ACTIVITY:
For each line of the listing that holds "SOURCES", show the full line.

MATERIAL PROVIDED:
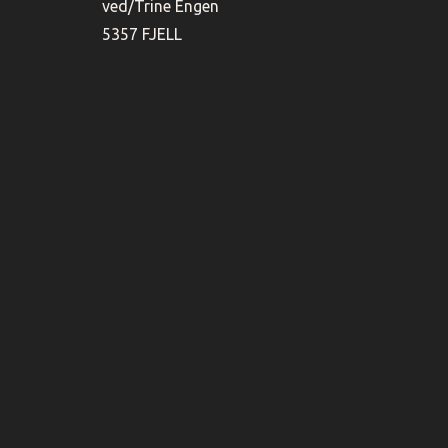
ved/Trine Engen
5357 FJELL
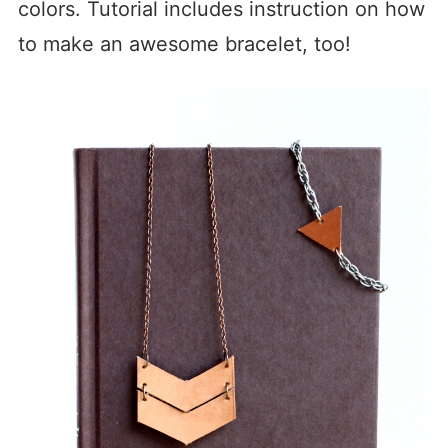
colors. Tutorial includes instruction on how
to make an awesome bracelet, too!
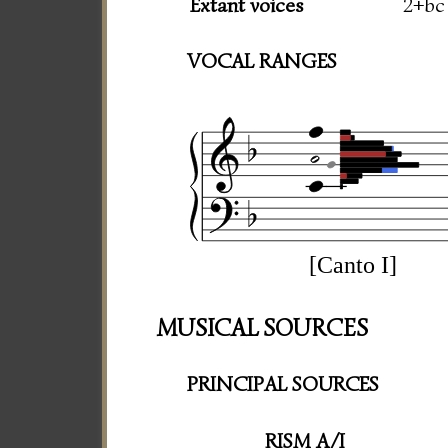
Extant voices
2+bc
VOCAL RANGES
[Canto I]
MUSICAL SOURCES
PRINCIPAL SOURCES
RISM A/I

OUTPUT FOR THIS EXERCISE:
MUSICAL SOURCES
PRINCIPAL SOURCES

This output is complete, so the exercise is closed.